Your answer must be every line of the data that contains "after".

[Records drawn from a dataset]
|---|

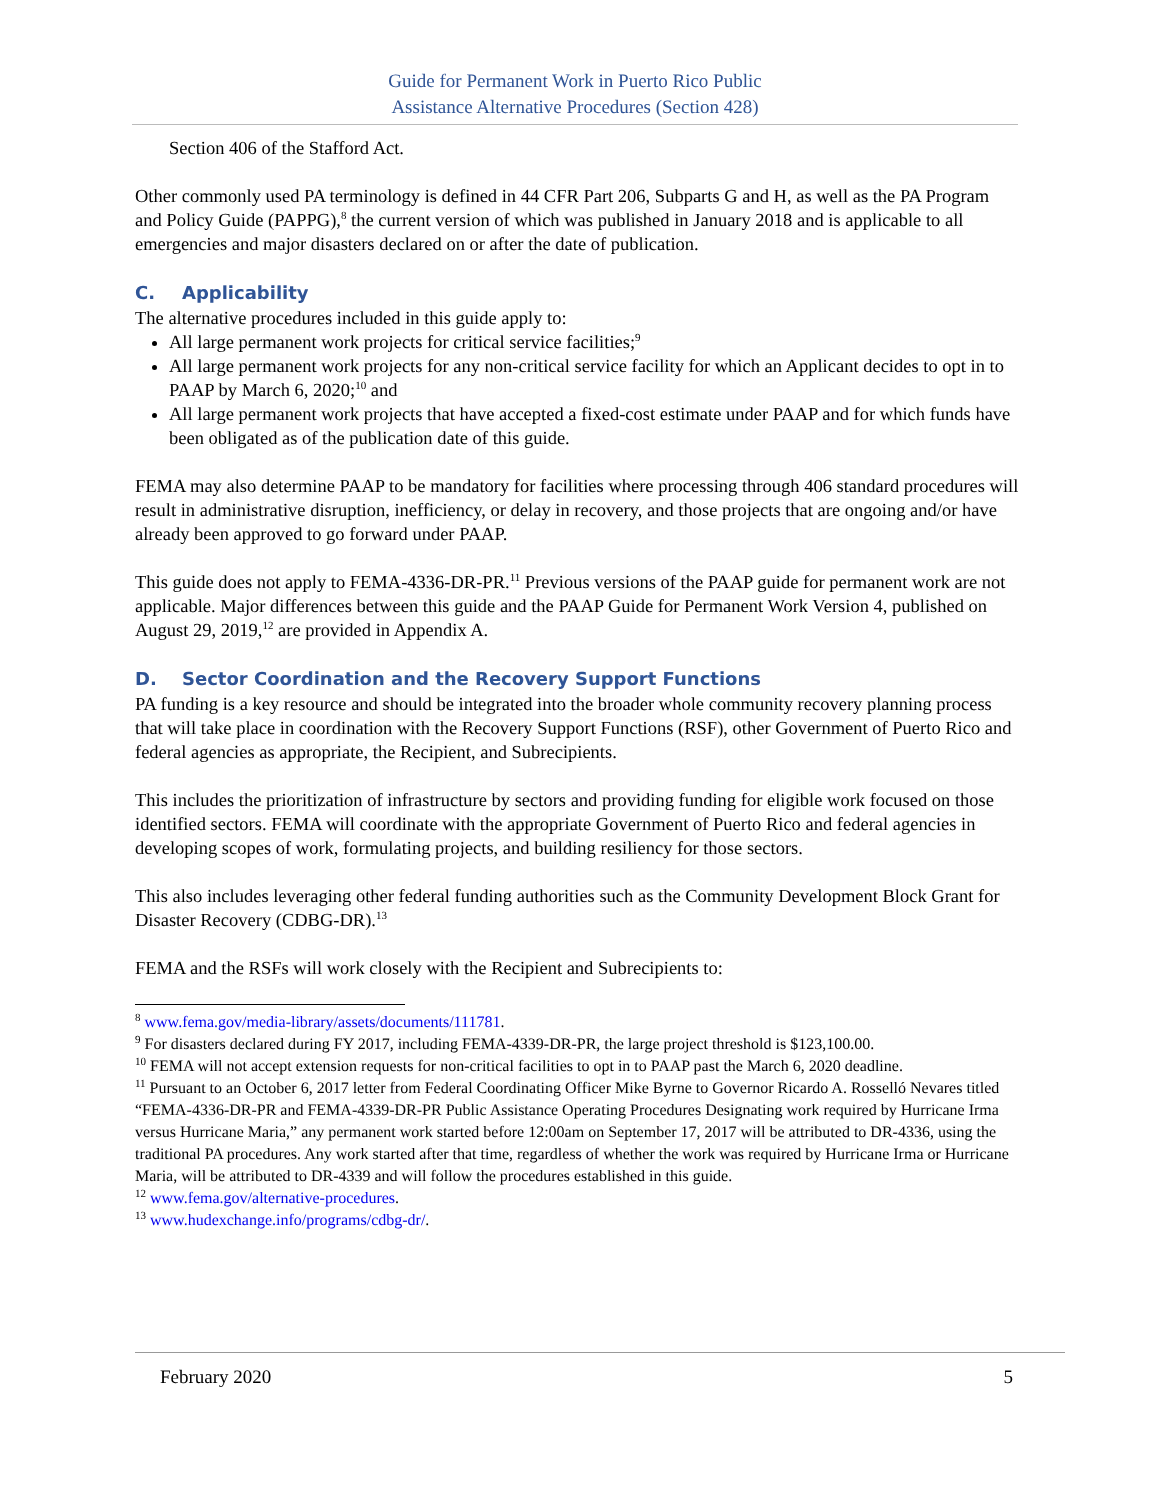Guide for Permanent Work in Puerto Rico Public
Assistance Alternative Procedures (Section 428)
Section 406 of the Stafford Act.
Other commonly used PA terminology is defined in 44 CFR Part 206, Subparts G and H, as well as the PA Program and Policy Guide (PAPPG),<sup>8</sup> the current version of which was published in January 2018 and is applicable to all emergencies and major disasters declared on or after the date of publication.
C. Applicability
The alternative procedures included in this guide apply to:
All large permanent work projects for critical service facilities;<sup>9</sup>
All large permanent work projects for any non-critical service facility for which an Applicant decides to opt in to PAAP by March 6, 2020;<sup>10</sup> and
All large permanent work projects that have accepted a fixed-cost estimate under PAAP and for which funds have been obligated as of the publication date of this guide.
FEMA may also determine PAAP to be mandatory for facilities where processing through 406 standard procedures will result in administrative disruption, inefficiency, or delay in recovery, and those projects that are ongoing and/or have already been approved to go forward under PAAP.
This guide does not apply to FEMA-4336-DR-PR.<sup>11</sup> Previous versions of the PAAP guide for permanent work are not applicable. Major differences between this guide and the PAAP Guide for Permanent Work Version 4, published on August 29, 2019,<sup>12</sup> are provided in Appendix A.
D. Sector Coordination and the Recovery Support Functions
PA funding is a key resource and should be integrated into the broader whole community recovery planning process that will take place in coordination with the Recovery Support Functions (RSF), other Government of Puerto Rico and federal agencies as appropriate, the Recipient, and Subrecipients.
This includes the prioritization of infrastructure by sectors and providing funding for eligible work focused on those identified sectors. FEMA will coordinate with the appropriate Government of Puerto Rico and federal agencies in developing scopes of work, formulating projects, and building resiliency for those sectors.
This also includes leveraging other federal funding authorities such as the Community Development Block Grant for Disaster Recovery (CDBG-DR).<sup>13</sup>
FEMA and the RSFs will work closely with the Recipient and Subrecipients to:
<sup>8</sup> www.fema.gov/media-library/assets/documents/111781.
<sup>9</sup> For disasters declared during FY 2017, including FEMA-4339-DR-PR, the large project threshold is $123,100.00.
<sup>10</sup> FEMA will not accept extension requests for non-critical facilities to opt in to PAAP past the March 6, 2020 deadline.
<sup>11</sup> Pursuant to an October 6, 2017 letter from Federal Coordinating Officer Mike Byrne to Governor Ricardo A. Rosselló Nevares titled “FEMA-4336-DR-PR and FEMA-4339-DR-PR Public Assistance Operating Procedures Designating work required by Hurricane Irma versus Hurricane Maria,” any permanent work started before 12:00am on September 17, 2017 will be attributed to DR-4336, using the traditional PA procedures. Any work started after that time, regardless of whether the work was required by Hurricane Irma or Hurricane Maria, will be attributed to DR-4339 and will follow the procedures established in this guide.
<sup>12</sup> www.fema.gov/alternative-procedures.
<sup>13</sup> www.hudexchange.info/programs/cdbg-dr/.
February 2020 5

|---|

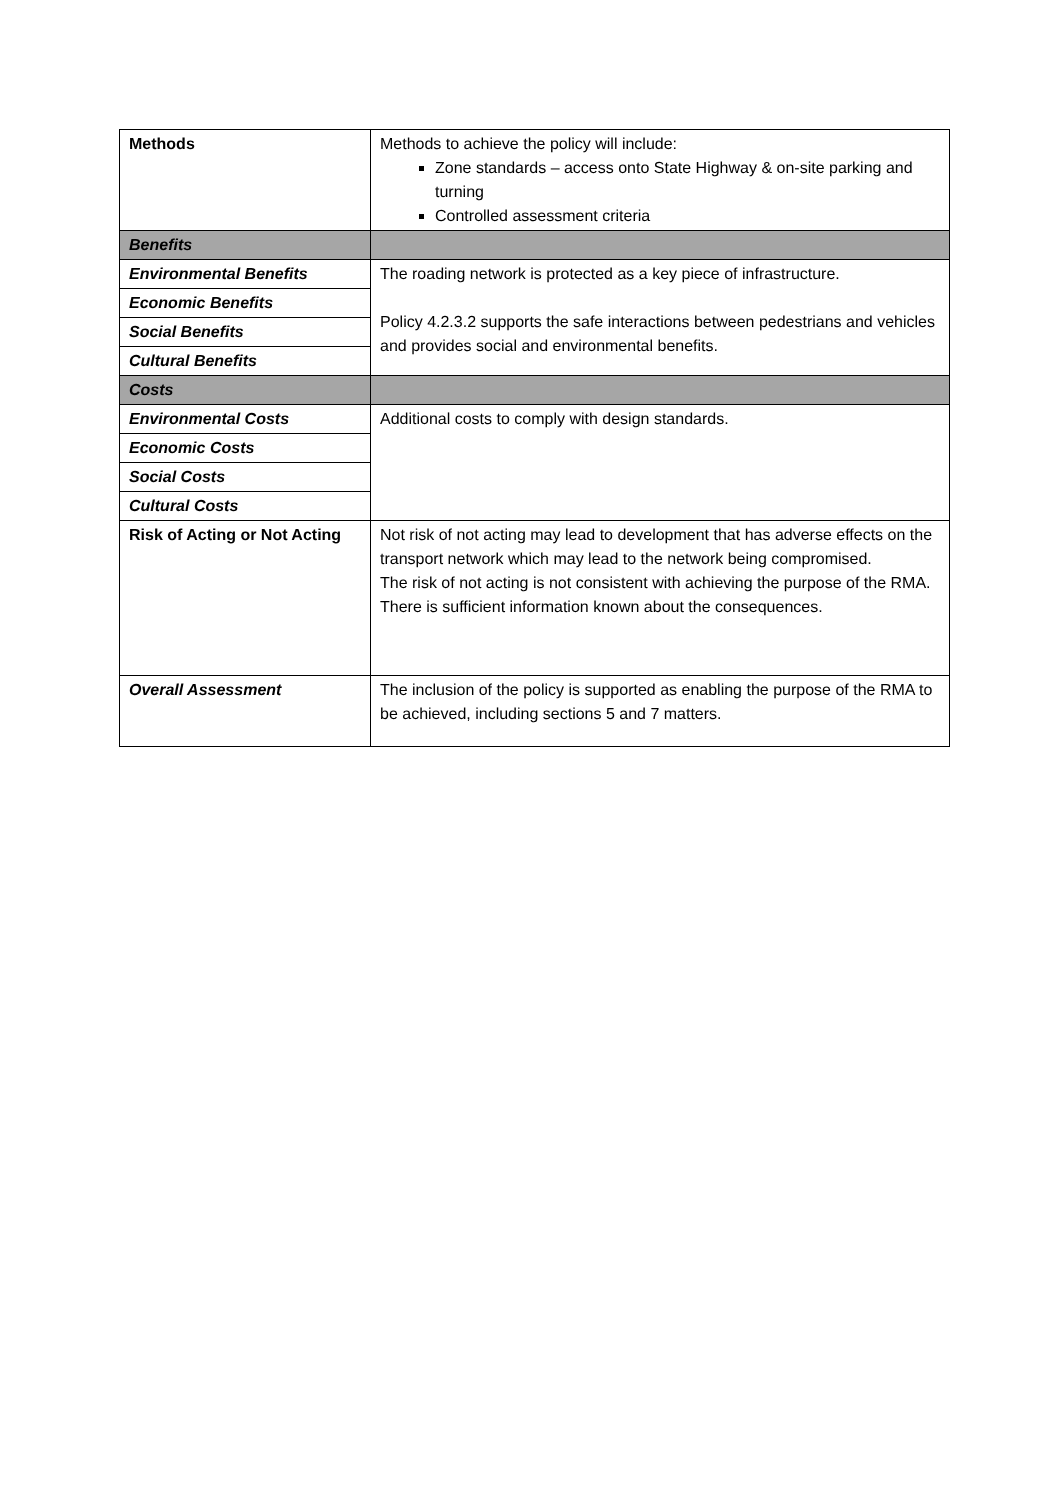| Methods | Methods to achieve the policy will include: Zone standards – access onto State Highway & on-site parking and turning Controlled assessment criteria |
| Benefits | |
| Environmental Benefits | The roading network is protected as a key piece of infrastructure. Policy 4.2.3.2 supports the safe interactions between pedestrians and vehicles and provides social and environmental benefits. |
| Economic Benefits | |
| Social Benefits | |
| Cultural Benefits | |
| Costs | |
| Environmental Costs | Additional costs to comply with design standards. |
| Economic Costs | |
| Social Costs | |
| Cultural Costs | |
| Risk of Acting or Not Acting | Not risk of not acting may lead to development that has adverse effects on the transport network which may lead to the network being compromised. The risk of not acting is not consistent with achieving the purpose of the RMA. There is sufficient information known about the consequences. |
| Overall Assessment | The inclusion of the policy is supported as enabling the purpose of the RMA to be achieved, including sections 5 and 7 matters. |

|---|

* _Response area_
Other commonly used PA terminology is defined in 44 CFR Part 206, Subparts G and H, as well as the PA Program and Policy Guide (PAPPG),<sup>8</sup> the current version of which was published in January 2018 and is applicable to all emergencies and major disasters declared on or after the date of publication.
<sup>11</sup> Pursuant to an October 6, 2017 letter from Federal Coordinating Officer Mike Byrne to Governor Ricardo A. Rosselló Nevares titled “FEMA-4336-DR-PR and FEMA-4339-DR-PR Public Assistance Operating Procedures Designating work required by Hurricane Irma versus Hurricane Maria,” any permanent work started before 12:00am on September 17, 2017 will be attributed to DR-4336, using the traditional PA procedures. Any work started after that time, regardless of whether the work was required by Hurricane Irma or Hurricane Maria, will be attributed to DR-4339 and will follow the procedures established in this guide.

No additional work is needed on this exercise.